■ **What this task involves**
Return the portion of the IQ score chart text that starts at "IQ Score Chart: Ranges, Percentiles" and ends at "and research context.", copied word for word.

■ **Text**
- - - - - - -

IQ Score Chart: Ranges, Percentiles & What They Mean
IQ scores follow a normal distribution with a mean of 100 and a standard deviation of 15. This chart shows every classification band — and every score from 55 to 200 links to a full interpretation page with percentile, rarity, scale conversions and research context.
The classification bands
| IQ Range | Classification | Percentile (at range start) | Share of population |
|---|---|---|---|
| ≤ 69 | Extremely Low | — | 2.1% |
| 70–79 | Borderline | 2nd | 6.5% |
| 80–89 | Low Average | 9th | 15.6% |
| 90–109 | Average | 25th | 49.5% |
| 110–119 | High Average | 75th | 16.6% |
| 120–129 | Superior | 91st | 7.2% |
| 130–144 | Very Superior (Gifted) | 98th | 2.3% |
| 145–159 | Highly Gifted | 99.9th | 0.1% |
| 160+ | Exceptionally Gifted | 99.99th | <0.1% |
Percentiles and rarity for common scores
Percentile = the share of people scoring below that number. Rarity = how many people you would need to gather to expect one score that high (or low, for scores under 100).

- - - - - - -

(Collected data)
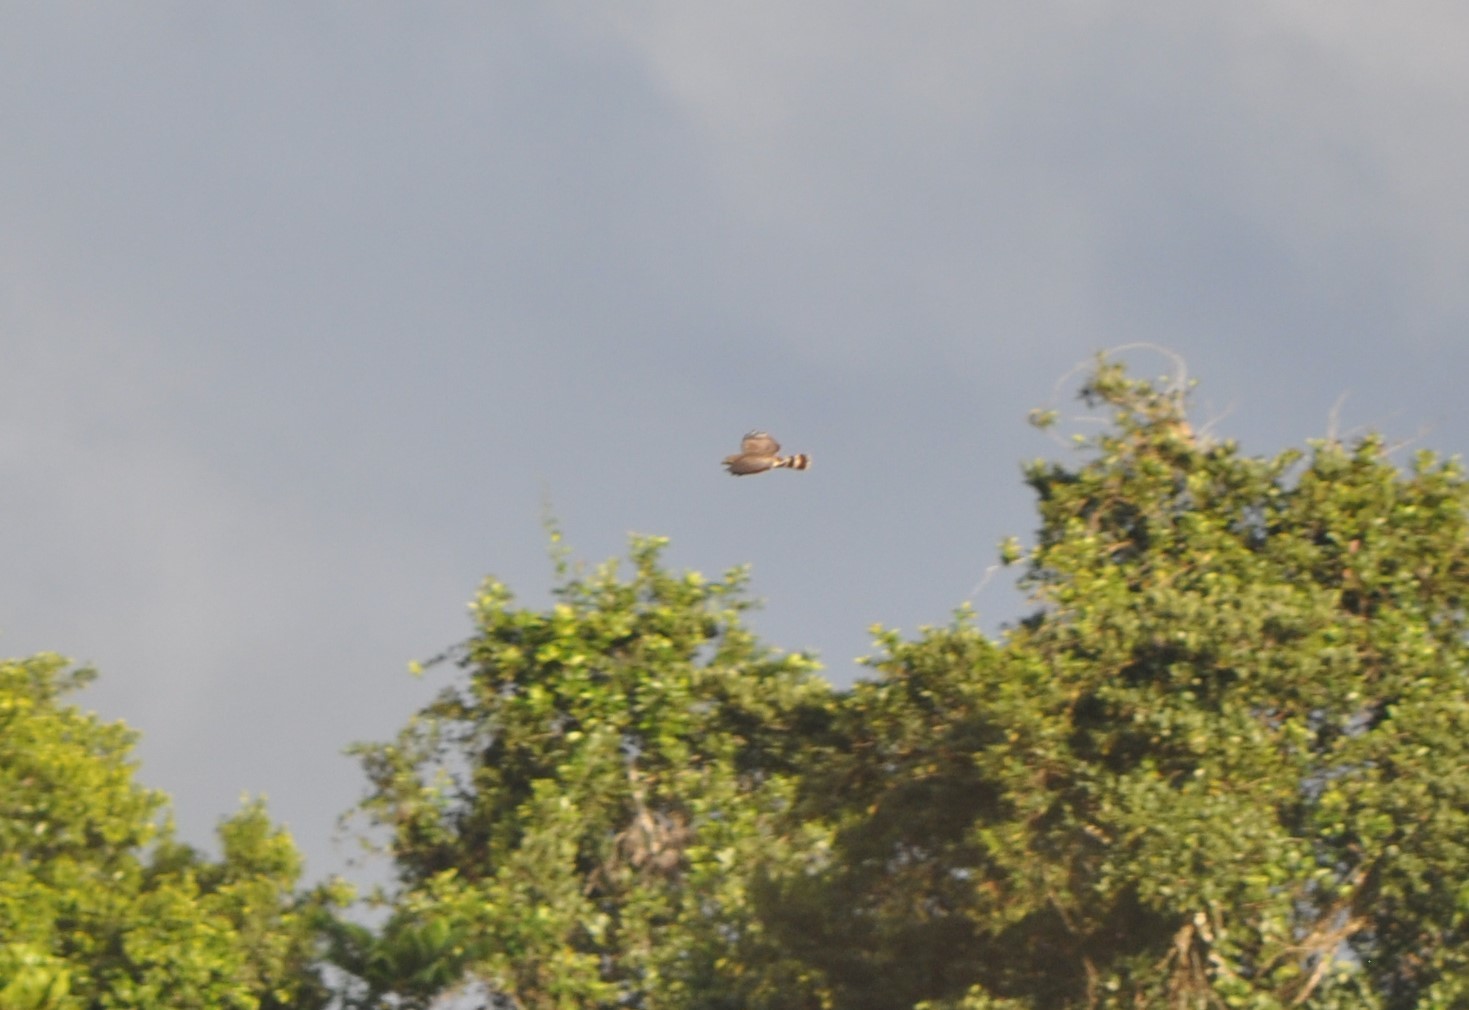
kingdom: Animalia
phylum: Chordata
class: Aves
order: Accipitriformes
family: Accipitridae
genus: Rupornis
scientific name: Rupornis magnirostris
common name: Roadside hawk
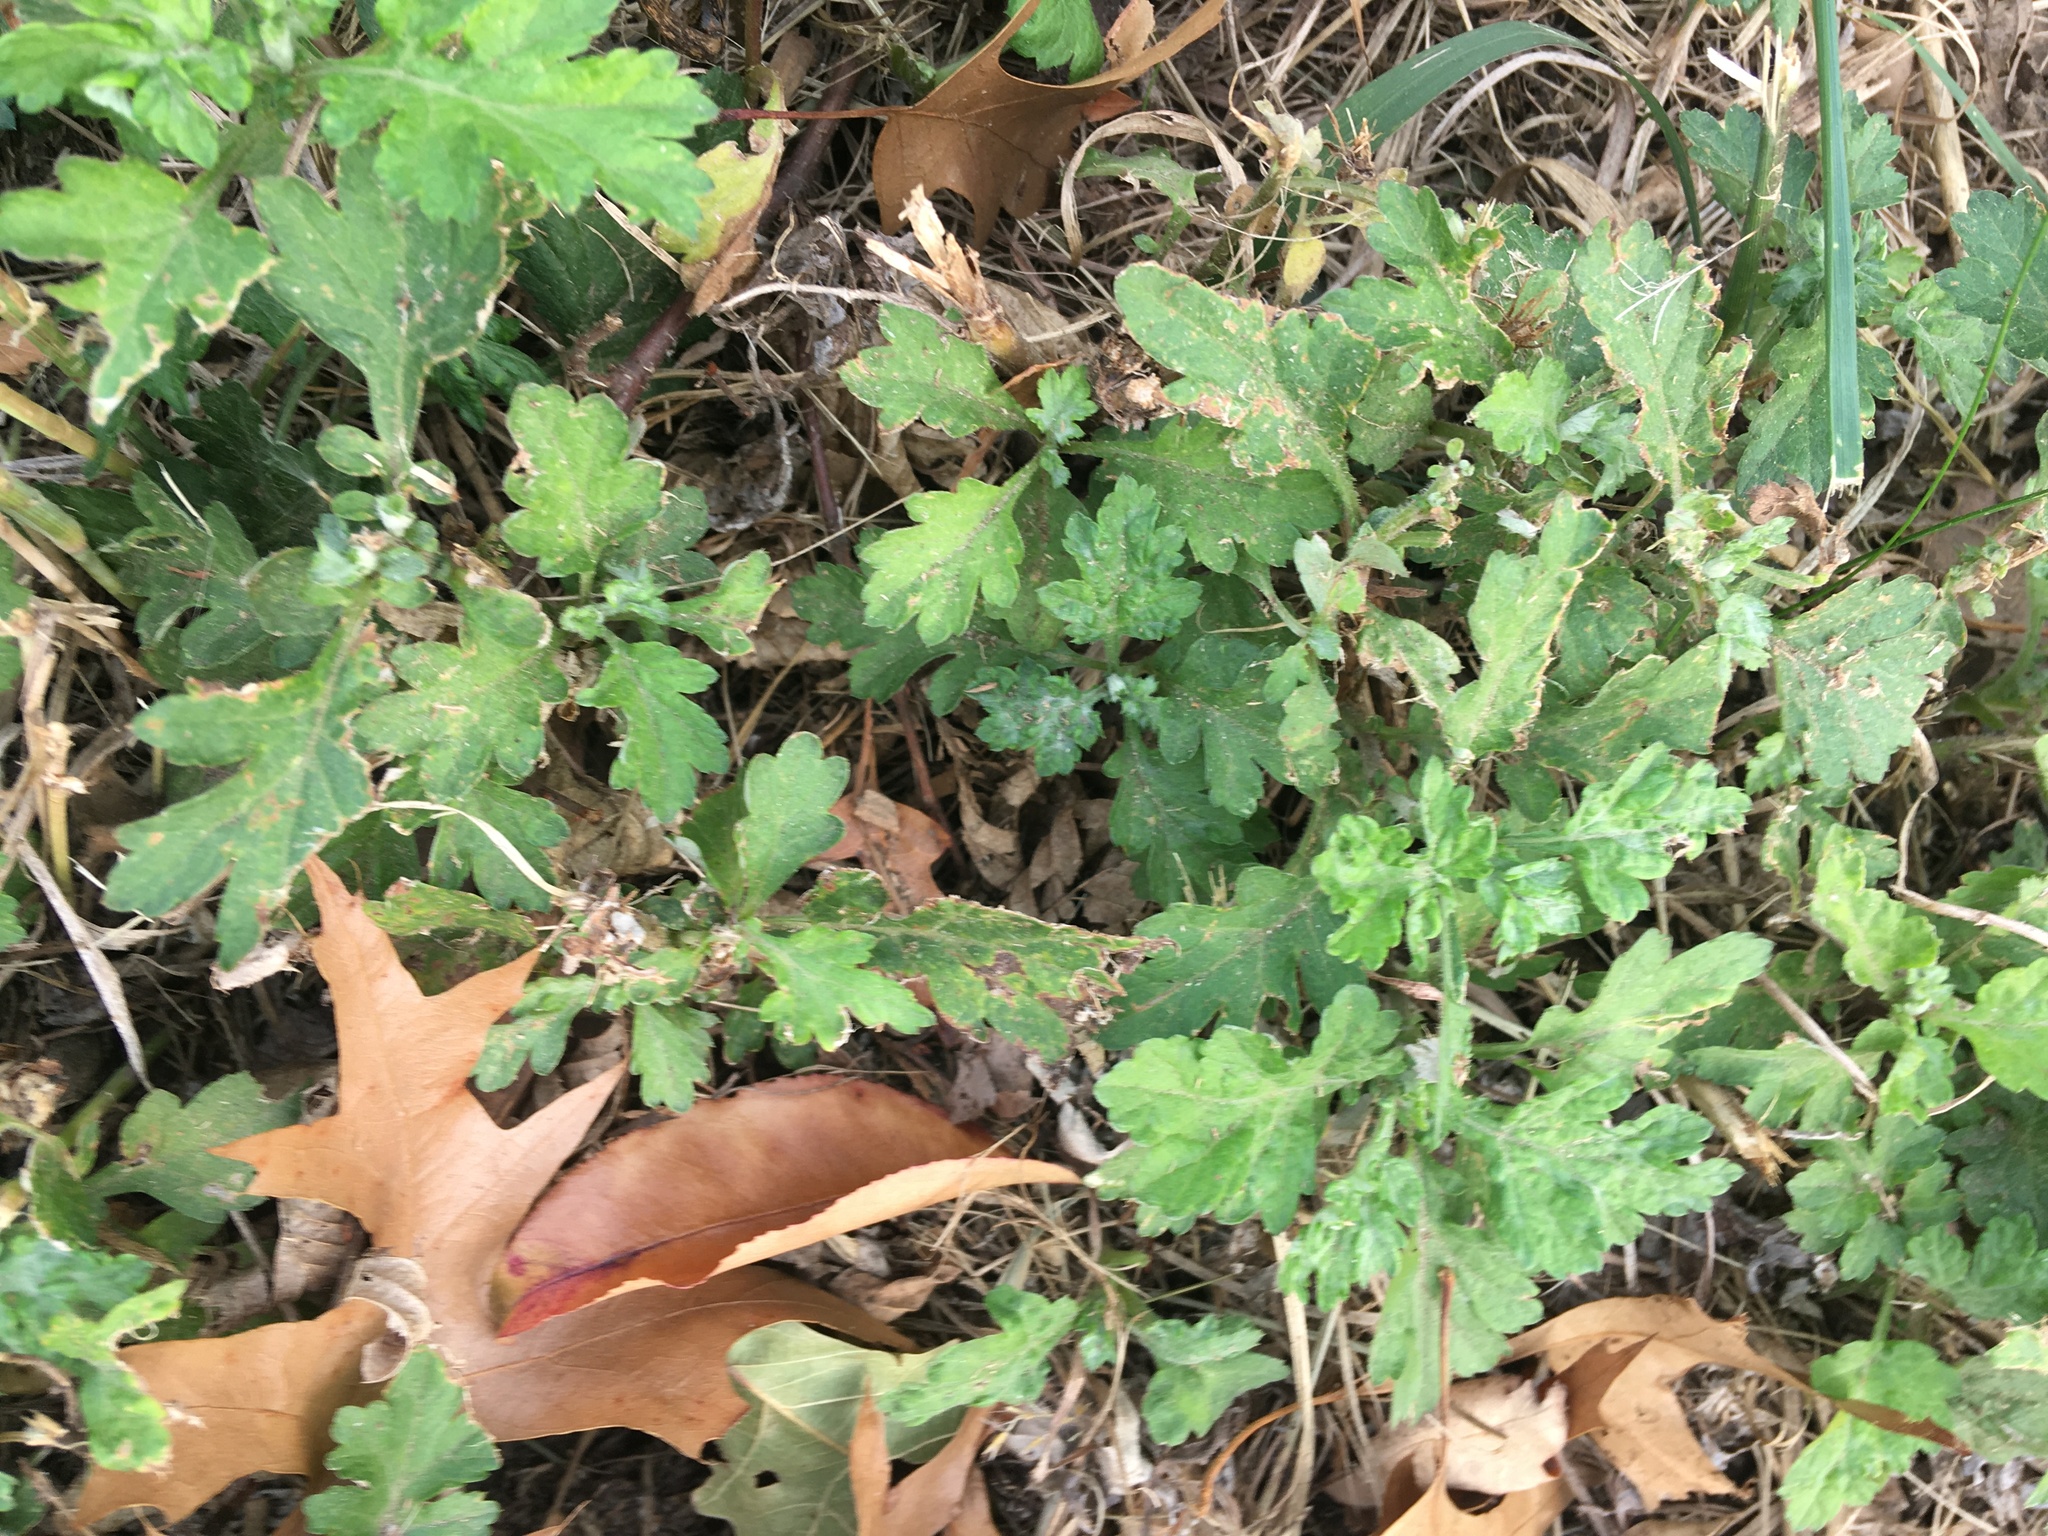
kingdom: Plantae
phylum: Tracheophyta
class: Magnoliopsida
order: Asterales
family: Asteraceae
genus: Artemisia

- - - - - - -

■ **Your solution**
IQ Score Chart: Ranges, Percentiles & What They Mean
IQ scores follow a normal distribution with a mean of 100 and a standard deviation of 15. This chart shows every classification band — and every score from 55 to 200 links to a full interpretation page with percentile, rarity, scale conversions and research context.